Worse, that we are imposters.
And then, in my darkest moment, it came to me in a light so bright it lit up the room.
It's not about the words. They are lovely, but they are not what's important. Neither is the stole or the oil or even the Book of Common Prayer. They are just things. Symbols.They point us to a reality that is beyond the here and now. We can be charmed by them.
The critical importance is being there. Being fully present. Open and vulnerable.
Not knowing if what you are doing is going to make any difference, but trusting that something greater than you will carry you all through this time.
Being the re-presentative of God and a vehicle of God's church in the midst of tragedy and loss and death and unspeakable grief.
I knew that. Somewhere in my psyche and soul, I've always known that.
Here's the new insight: It's about the ancient, primordial rhythm of prayer.
It came to me in the midst of the cadence of the Litany which begins this Ancient Rite.
God the Father . . . . . . . . . have mercy on us.It's not about the words to describe the person of God. Whether God is Father or Jesus or Spirit. Or Buddha or Allah or Adonai. That's not what's essential.
God the Son . . . . . . . . . . . have mercy on us.
God the Holy Spirit . . . . . have mercy on us.
Holy Trinity, One God. . . have mercy on us.
It's about this SOS out into the Cosmos, calling out to a Divine Power greater than ourselves, sent on the drumbeat and cadence of the human heart.
It's background music to the wailing of a mother's grief who sobbed as she rocked her 35 year old son, kissing his charred and sooted face, crying over and over again, "My beautiful baby boy."
"Have mercy on us."
"Hear our prayer, even when it does not come shaped and formed in beautiful words."
It's about acknowledging that it is God who created us and given us, for a precious little time, this life which has now tragically and suddenly been cut short. And, it's about commending this body, now charred and sooted and burned, back to the One who gave him to us, a mere thirty-five years ago.
"Depart, O Christian soul, out of this world;I said these words as I blessed and anointed his charred and sooted forehead. I said these words as his mother wailed and moaned in her grief. I said these words as everyone in the room wiped tears from their eyes and blew their noses and shook their heads.

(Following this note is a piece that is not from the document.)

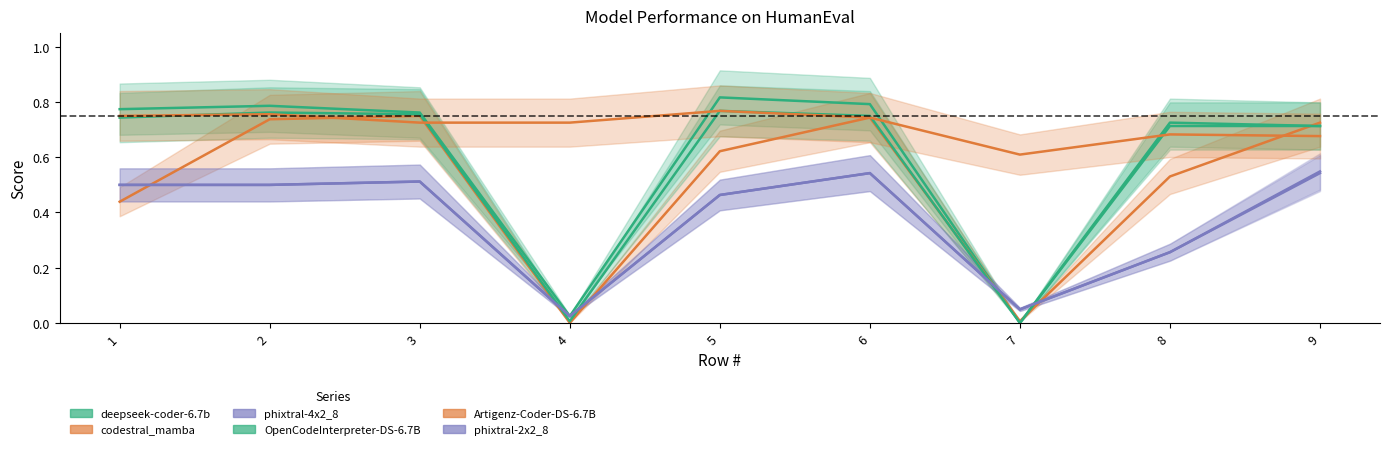

Which series has the largest total across all categories?

Artigenz-Coder-DS-6.7B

In the Name of God, the Father Almighty who created you;
In the Name of Jesus Christ who redeemed you;
In the Name of the Holy Spirit who sanctifies you;
May your rest be this day in peace,
and your dwelling place be in the Paradise of God."
So it was that night.
So it has always been.
So it might always be in the face of inexplicable tragedy and inconsolable grief.
It is the stuff that shakes the roots of the foundations of our faith and makes the best of us feel incompetent imposters.
So, I do not have any answers for your questions. I do not have any lovely prayers that will make you feel better. I refuse to indulge in easy answers to complex questions.
I think we insult God when we do that. Mostly because we insult the intelligence God gave us.
I ask that, in the quiet of the next few moments, you join with me in the heartbeat of prayer, sending out a rhythm and cadence of the drum beat of prayer.
It doesn't matter what you believe or how you believe or even if you believe in the way I do or in the way anyone else does.
It doesn't matter how you pray or if you pray or think you do (or don't) know how to pray.
It is enough to let your tears be your prayer. It is enough for your unanswered questions to be your prayer. It is enough to let your silence and numbness and heartbreak to be your prayer.
It is enough to hum or chant the Dhamma or Sangha Vandana or say the prayers of a rosary or dhikr or japa mala, or juzu.
It is enough to imagine sending out light in the midst of darkness.
I believe that, when we join together, in whatever way and however we can, to send out a message of love in the midst of our grief, that we become stronger as individuals and as a community.
Fire is a powerful element, capable of great destruction, but its power is earth bound.
Spirit is even more powerful, capable of rising, like a phoenix, from the ashes of destruction and bringing new life.
Let us, in the silence, welcome the spirit to brood over the fires of our grief, each in our own way, that we may know peace and be bearers of that peace to those who grieve.